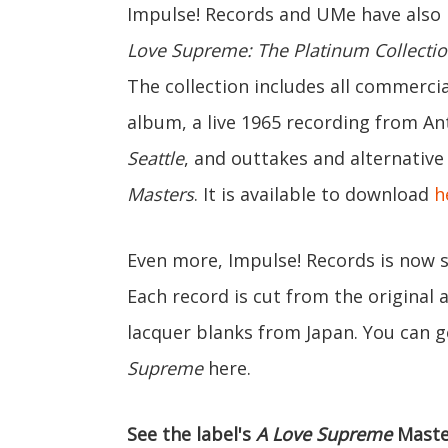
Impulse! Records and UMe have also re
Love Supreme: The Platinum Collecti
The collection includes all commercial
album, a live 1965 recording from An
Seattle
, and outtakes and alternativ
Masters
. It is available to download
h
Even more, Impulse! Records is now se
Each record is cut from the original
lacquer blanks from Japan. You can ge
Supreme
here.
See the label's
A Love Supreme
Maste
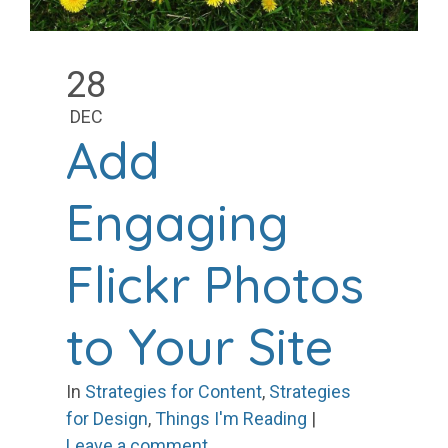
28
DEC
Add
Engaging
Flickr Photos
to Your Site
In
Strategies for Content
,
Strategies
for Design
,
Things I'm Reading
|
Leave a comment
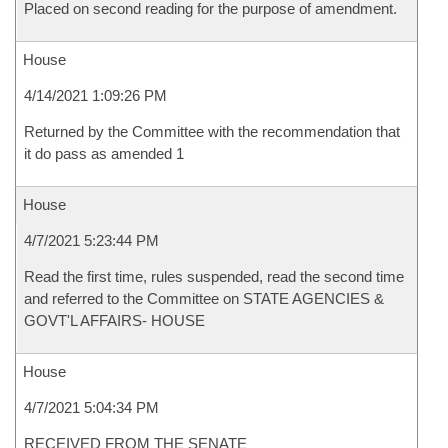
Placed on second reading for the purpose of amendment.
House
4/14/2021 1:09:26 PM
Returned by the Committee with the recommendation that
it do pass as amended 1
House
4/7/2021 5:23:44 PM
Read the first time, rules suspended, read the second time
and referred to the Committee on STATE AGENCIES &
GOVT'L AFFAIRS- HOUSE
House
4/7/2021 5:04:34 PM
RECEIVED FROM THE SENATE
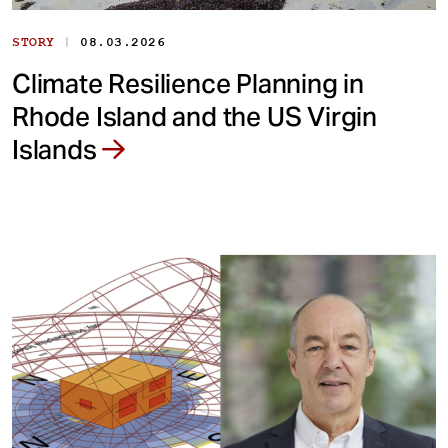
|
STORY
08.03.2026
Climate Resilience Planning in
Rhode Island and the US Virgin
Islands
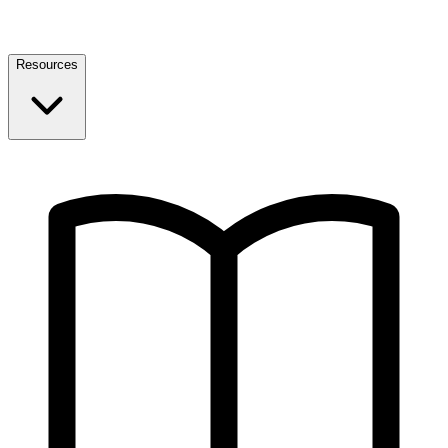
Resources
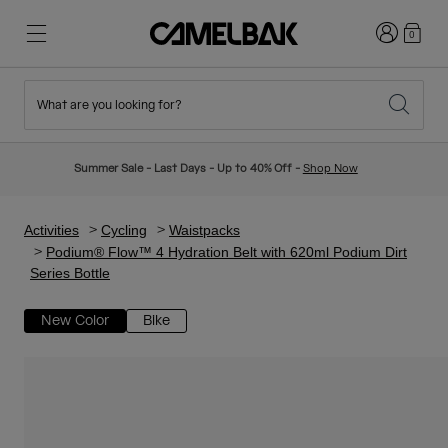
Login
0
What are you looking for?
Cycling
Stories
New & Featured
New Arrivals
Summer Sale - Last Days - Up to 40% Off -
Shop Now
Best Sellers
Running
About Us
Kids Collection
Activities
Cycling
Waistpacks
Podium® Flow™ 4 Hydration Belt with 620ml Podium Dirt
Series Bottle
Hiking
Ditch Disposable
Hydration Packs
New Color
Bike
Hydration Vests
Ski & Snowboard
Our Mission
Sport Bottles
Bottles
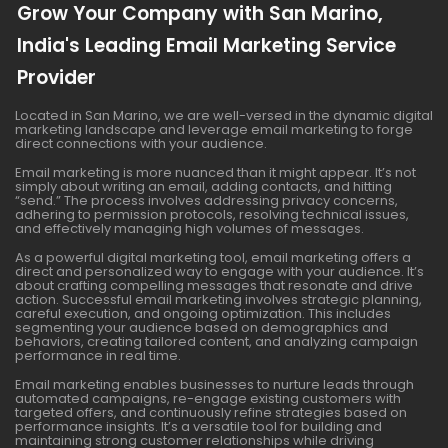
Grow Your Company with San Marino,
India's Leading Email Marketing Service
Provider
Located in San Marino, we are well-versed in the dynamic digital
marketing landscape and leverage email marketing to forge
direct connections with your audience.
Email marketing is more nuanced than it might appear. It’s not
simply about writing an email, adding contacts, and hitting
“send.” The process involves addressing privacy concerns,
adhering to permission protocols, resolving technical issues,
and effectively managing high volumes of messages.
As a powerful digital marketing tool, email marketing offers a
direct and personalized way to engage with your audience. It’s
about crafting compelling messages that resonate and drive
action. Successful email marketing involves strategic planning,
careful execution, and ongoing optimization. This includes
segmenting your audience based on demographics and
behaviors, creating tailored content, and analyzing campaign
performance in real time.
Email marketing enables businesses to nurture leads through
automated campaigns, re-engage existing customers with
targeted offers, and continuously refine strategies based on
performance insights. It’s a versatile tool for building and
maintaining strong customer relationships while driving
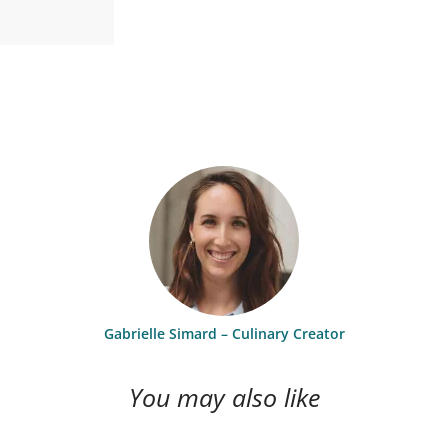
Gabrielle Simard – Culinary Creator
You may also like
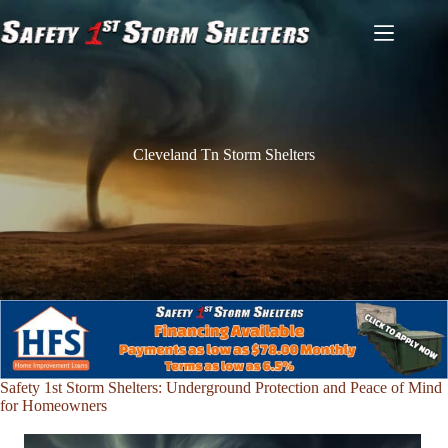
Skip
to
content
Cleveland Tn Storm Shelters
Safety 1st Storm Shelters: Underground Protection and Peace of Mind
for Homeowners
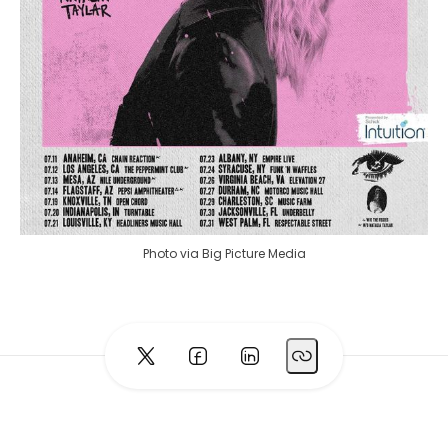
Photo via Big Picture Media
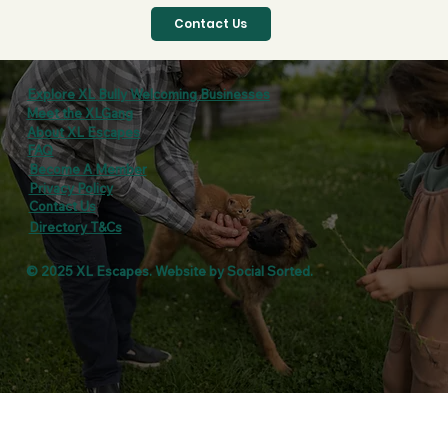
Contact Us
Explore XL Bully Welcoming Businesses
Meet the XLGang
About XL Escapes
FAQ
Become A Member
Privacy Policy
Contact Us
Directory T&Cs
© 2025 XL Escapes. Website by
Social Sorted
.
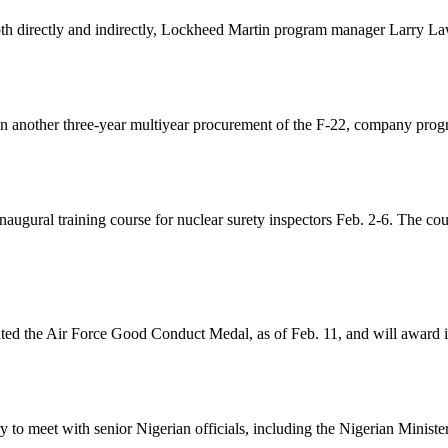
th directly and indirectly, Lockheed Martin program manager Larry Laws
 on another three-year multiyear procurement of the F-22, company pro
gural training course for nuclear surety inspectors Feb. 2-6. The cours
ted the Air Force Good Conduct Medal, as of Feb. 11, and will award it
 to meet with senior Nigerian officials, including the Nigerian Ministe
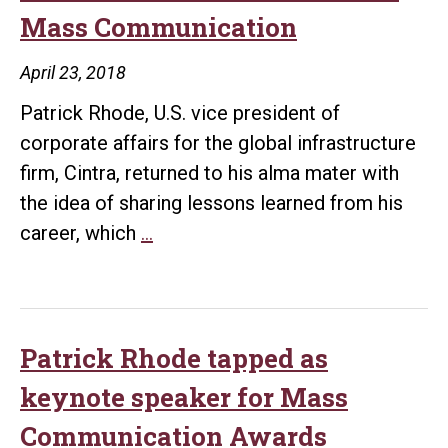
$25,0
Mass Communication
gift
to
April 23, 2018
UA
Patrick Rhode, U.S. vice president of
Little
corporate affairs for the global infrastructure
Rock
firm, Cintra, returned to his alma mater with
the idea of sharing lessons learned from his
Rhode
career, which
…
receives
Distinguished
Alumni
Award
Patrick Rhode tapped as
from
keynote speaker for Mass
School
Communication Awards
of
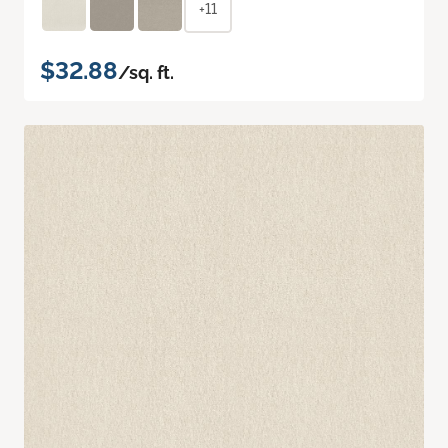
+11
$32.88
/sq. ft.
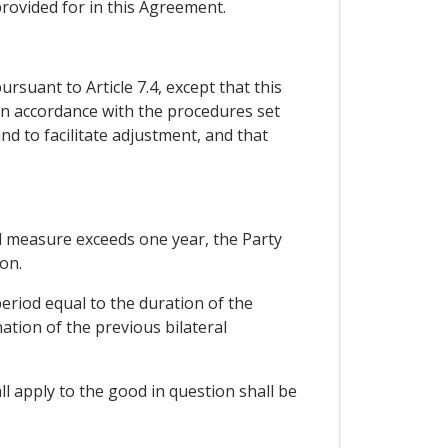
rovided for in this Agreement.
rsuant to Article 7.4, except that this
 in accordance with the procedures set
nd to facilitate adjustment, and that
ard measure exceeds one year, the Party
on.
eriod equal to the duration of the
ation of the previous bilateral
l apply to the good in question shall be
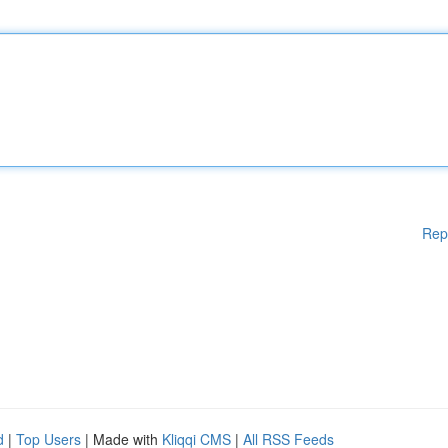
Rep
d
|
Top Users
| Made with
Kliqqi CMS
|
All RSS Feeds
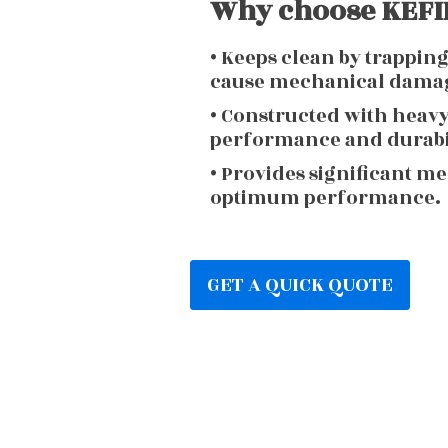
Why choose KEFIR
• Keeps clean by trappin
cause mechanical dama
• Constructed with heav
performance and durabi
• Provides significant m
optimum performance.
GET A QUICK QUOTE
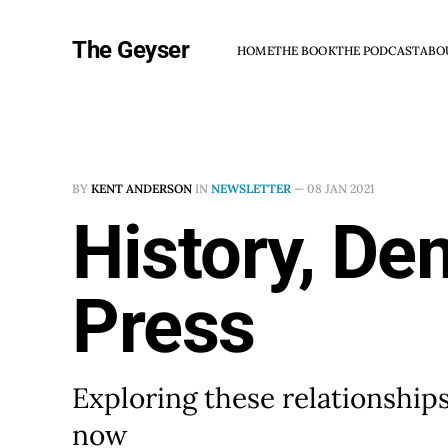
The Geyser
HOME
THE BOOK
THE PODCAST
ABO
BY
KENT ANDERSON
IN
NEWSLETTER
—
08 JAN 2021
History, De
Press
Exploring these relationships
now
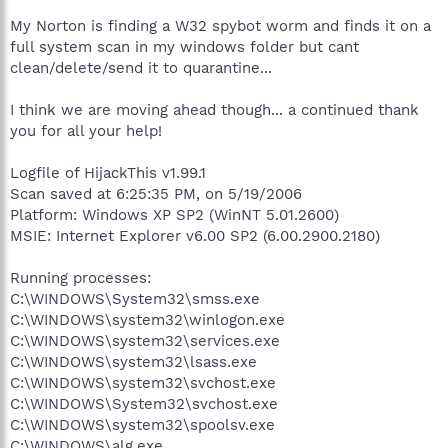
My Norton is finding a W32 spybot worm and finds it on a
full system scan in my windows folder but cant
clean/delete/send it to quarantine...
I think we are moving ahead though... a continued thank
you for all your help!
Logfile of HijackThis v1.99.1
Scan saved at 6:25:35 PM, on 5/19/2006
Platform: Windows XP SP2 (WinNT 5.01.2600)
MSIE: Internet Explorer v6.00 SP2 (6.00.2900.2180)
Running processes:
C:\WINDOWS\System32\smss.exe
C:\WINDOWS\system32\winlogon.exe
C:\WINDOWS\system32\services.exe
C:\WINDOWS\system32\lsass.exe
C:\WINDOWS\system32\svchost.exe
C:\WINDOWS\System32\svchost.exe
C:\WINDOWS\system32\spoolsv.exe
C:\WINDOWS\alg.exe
┄┄┄┄┄┄┄┄┄┄
Request:
Change "Impulse! Records" to "Impulse Records" in the text of the entries, starting at the very beginning and stopping after the line that contains "Even more, Impulse! Records is now se", with everything else left as it is. Leave the pictures out of your answer.

Task output:
Impulse Records and UMe have also re
Love Supreme: The Platinum Collecti
The collection includes all commercial
album, a live 1965 recording from An
Seattle
, and outtakes and alternativ
Masters
. It is available to download
h
Even more, Impulse Records is now se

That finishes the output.